In many ways, the arc of Snyder’s term has mirrored that of Colorado’s Democratic governor, John Hickenlooper—a businessman-turned-politician who sought to forge a middle path by avoiding hot-button issues and forging bipartisan agreements. Like Snyder, Hickenlooper's own party has forced him to take sides on divisive issues, tarnishing his nonideological brand. And Hickenlooper, too, now finds himself endangered after voters stopped believing his common-sense shtick and started blaming him for all the elements of his split-the-difference compromises they didn’t like.
In both cases, the man who once convinced voters he could rise above politics has ended up, instead, with everyone mad at him. “We’ve got to have a change,” Cassandra Brown, a 64-year-old retired Detroit teacher, told me. Her former colleagues, she said, have seen their classes get bigger and been forced to spend their own money on classroom supplies under Snyder’s budgets. “A lot of working people have been affected by all this.”

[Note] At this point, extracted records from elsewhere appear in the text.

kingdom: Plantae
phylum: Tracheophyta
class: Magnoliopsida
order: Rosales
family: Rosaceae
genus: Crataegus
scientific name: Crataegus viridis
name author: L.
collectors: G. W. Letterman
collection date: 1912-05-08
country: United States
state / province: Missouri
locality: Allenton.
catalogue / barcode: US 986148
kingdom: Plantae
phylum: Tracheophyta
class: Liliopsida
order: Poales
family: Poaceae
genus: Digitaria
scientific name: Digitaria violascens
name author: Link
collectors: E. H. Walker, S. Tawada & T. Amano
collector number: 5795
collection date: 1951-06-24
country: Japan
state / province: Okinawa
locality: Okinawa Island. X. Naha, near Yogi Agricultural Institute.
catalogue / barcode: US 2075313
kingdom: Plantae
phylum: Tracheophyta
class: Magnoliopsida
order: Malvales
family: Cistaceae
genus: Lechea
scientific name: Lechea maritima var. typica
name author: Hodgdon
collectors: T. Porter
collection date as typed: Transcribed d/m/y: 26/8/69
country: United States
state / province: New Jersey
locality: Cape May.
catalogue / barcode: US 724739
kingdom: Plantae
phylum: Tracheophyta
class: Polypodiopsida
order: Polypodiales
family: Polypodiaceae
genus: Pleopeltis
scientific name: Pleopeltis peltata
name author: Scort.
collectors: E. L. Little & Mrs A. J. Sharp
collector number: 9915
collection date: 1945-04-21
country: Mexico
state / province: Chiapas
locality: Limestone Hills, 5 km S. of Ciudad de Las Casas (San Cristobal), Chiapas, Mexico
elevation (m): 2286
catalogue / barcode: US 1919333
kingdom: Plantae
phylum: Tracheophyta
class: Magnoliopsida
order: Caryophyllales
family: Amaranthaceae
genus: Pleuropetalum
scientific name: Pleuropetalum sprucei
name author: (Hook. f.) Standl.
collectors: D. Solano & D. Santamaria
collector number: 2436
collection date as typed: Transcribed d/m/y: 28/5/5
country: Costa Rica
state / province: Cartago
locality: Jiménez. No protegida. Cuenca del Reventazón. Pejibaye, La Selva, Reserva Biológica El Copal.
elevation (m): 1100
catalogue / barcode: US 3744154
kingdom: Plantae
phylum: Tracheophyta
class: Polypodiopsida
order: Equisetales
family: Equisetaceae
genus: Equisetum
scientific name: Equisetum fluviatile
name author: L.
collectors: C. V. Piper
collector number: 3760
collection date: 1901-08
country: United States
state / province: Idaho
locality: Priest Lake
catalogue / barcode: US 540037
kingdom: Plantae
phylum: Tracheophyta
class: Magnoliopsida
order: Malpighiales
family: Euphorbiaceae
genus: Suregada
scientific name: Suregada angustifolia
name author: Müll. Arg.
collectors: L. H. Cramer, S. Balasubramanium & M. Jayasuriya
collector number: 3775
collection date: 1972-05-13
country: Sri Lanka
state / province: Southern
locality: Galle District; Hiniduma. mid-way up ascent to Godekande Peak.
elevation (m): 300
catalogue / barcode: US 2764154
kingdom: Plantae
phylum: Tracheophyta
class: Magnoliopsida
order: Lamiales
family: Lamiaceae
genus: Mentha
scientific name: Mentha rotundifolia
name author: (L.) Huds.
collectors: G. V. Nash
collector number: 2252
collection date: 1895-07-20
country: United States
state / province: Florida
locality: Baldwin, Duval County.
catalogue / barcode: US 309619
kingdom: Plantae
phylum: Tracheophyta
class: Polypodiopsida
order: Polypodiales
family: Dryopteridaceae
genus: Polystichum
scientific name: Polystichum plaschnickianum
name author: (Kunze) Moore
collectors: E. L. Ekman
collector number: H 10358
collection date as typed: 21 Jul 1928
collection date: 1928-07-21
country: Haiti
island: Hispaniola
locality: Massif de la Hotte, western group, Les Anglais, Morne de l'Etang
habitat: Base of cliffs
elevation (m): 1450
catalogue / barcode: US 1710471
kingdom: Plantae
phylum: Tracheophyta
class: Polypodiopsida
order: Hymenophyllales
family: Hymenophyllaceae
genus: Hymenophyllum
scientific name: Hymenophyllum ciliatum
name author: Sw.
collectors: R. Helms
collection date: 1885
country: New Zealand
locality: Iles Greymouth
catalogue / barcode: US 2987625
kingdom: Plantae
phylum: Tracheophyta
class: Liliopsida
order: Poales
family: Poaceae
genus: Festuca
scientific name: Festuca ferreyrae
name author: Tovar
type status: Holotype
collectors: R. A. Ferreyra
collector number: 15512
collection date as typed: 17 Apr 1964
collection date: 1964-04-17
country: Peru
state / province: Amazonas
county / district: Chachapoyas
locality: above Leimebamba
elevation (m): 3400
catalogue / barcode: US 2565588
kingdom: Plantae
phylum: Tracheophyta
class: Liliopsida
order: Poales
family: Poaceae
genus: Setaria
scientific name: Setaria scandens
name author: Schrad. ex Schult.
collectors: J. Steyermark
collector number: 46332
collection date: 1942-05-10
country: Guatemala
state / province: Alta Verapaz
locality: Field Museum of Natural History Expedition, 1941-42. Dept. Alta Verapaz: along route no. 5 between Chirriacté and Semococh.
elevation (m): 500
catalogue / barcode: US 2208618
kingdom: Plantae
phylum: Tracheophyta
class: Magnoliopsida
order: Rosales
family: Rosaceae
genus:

The race has shaped up as purely a referendum on Snyder and his policies, both sides acknowledge. There has been little focus on Schauer, a former state senator and one-term member of Congress. After losing his House seat in 2010, Schauer took a job with the laborer’s union, and he was pepper-sprayed in the protests over right-to-work.
When I spoke to him, Schauer blasted Snyder’s restructuring of the tax system, which eliminated many business levies while imposing new individual taxes, including taking away the income-tax exemption many pension recipients previously enjoyed. He vowed to restore Snyder’s budget cuts and give a tax break to the middle class, but when I repeatedly asked him whether he’d reimpose the business taxes Snyder eliminated, he refused to say. “I think we’re all in this together,” Schauer said. “Businesses benefit from roads, schools, and healthy communities. We have to decide together what things we value and how we’re going to pay for them.”
Back at the Grand Rapids town hall, Snyder was, by his standards, fired up. He described the attacks against him as “hogwash” and even “lies.” “There’s several ads out there saying I cut state investment in K-12 education since I’ve been governor,” he said. “You know what? They’re a lie. I used to use nicer words. We’ve invested a billion dollars more in education.” While education spending has gone up under Snyder, much of the increase has gone into shoring up pensions, resulting in less classroom spending.
Snyder wasn't afraid to voice positions that might offend some conservatives: He defended the Common Core educational standards and talked about the need to welcome more immigrants. At one point, he strung together the business buzzwords “financial planning,” “benchmarking,” “best practices,” and “time horizon,” all in a single answer. And he insisted on what he terms “relentless positive action”: “I don’t blame people. I don’t get angry. You didn’t hire me to do that; you hired me to get things done.”
The closest thing Snyder got to a tough question was a supporter who requested he explain his pension tax in detail. Snyder said it was a matter of fairness—people with the same incomes shouldn’t be taxed differently according to the source of their money—and he noted that those older than 67 were exempted and that there was a new tax exclusion available for all seniors. “We need to be careful we don’t just shift the tax burden onto our kids,” Snyder said. “It’s not free.”
After the town hall, as workers began dismantling the stage and wheeling the robot out of the room, I asked Snyder about the lack of dissent in the room. A couple dozen protesters, waving “Middle Class Not CEOs” signs, had been kept safely at bay outside the restaurant. Snyder insisted he wasn’t living in a congratulatory bubble; he was trying, he said, to reach undecided voters. “I actually appreciate it when I do get hard questions,” he said. “It’s a chance to make sure people get the right information.” There was little doubt in his voice that, as long as these trifling misunderstandings were corrected, voters would see the light and reelect him.